経営者の孤独・壁打ちのすすめ

 ビジネスでもプライベートでも誰かに話しを聴いてもらうことで、それが安心や行動に結びつくことがある。このように対話を通して自分の考えを深めることを一般的に「壁打ち」という。

 本来、壁打ちの意味は、テニスなどで一人壁に向かってボールを打ち続ける意味で使われるのだが、ビジネスにおいては、話を誰かに聞いてもらって考えを整理することの意味として捉えられている。

 筆者も何かうまくいかないことがあると、壁打ちしようという感覚で普段からお世話になっている仲間や先輩、各種専門家に声をかけるようにしている。

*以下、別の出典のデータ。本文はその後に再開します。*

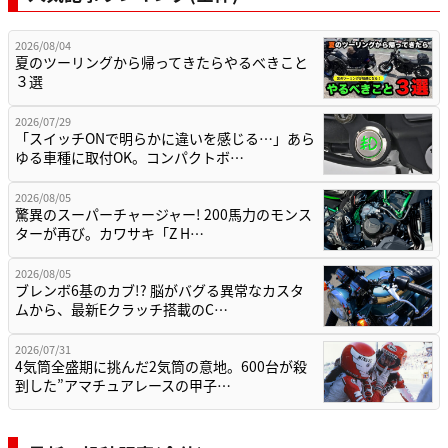
2026/08/04
夏のツーリングから帰ってきたらやるべきこと
３選
2026/07/29
「スイッチONで明らかに違いを感じる…」あら
ゆる車種に取付OK。コンパクトボ…
2026/08/05
驚異のスーパーチャージャー! 200馬力のモンス
ターが再び。カワサキ「Z H…
2026/08/05
ブレンボ6基のカブ!? 脳がバグる異常なカスタ
ムから、最新Eクラッチ搭載のC…
2026/07/31
4気筒全盛期に挑んだ2気筒の意地。600台が殺
到した”アマチュアレースの甲子…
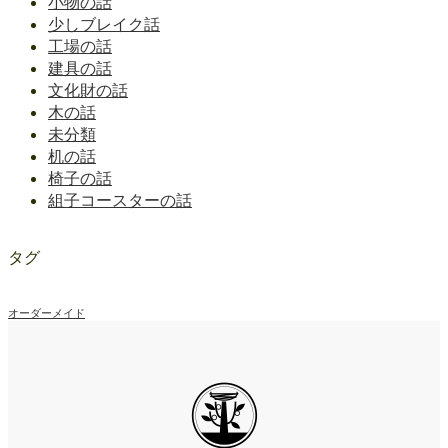
小物の話
少しブレイク話
工場の話
建具の話
文化財の話
木の話
未分類
机の話
椅子の話
組子コースターの話
タグ
オーダーメイド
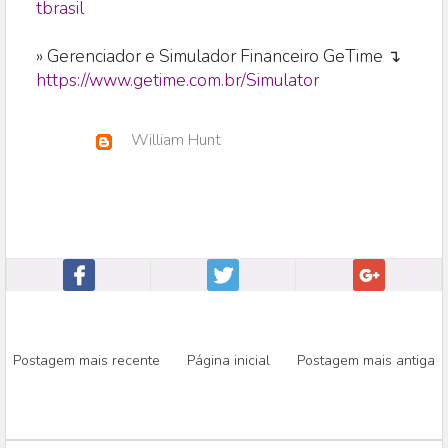
tbrasil
» Gerenciador e Simulador Financeiro GeTime ↴
https://www.getime.com.br/Simulator
William Hunt
Postagem mais recente
Página inicial
Postagem mais antiga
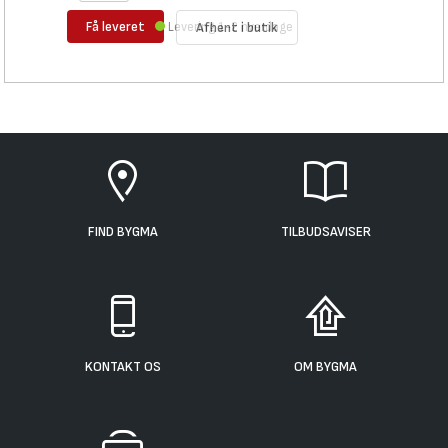
Få leveret
Levering 1-2 hverdage
Afhent i butik
FIND BYGMA
TILBUDSAVISER
KONTAKT OS
OM BYGMA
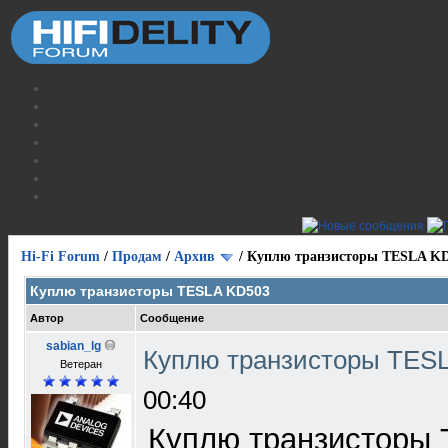
Hi-Fi Forum
/
Продам
/
Архив
/
Куплю транзисторы TESLA K
Куплю транзисторы TESLA KD503
Автор
Сообщение
sabian_lg
Куплю транзисторы TES
Ветеран
00:40
Куплю транзисторы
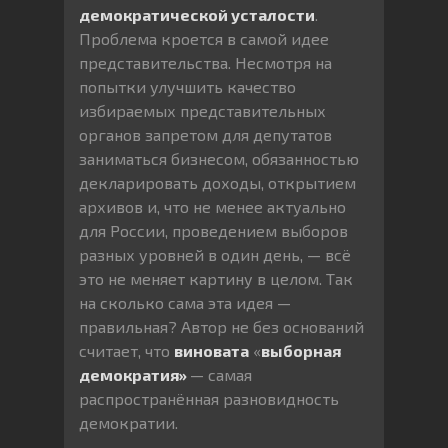
демократической усталости
.
Проблема кроется в самой идее
представительства. Несмотря на
попытки улучшить качество
избираемых представительных
органов запретом для депутатов
заниматься бизнесом, обязанностью
декларировать доходы, открытием
архивов и, что не менее актуально
для России, проведением выборов
разных уровней в один день, — всё
это не меняет картину в целом. Так
на сколько сама эта идея —
правильная? Автор не без оснований
считает, что
виновата
«
выборная
демократия»
— самая
распространённая разновидность
демократии.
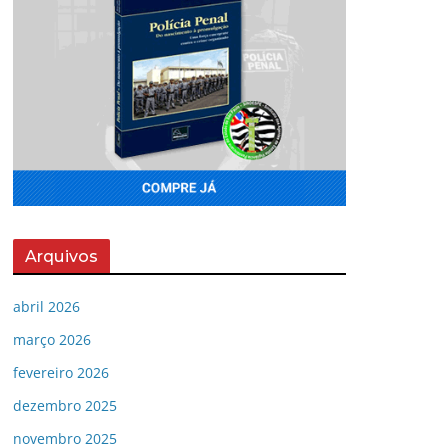
Arquivos
abril 2026
março 2026
fevereiro 2026
dezembro 2025
novembro 2025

 壁打ちの特徴は、話しながら自分の考えが徐々にまとまっていき、具体的なアドバイスが得られることである。例えば、頭のなかにあるうちはモヤモヤしていたことも、人に話すことによって、まず言語化されるとともに、自分ではすごくいいと思っていたアイデアの反応がイマイチよくなかったり、逆にあまり自信がないことが思わぬ評価だったりと、人と会話のキャッチボールを繰り返し行い、アウトプットすることではじめてわかることも少なくない。

 

【壁打ちのメリット】

1.モヤモヤしていることがスッキリと晴れ、視界良好になる。

2.頭のなかで考えいることが言語化、わかる化できる。

3.アイデアを聴いてもらうことで率直な感想と具体的なアドバイスが得られる。

4.目標達成のために、何をいつまでにどのようにすべきかが明確になる。

  

 できれば、壁打ちは心理的安全性が保たれた本音のフランクな対話ができる関係の相手が望ましいのであるが、極めて重要なことは、自分だけがメリットを享受するのではなく、相手にとっても同様な価値を提供できるようにすることである。お互いによき壁打ちの相手となれることで、関係性も必然的によくなっていくものである。

 とかく経営者は孤独と言われている。何事に対しても最終責任者として適切且つスピーディーな判断が要求される。一人黙考するのも決して悪くはないが、たまには何人かと定期的に壁打ちする時間も経営者には必要不可欠ではないだろうか。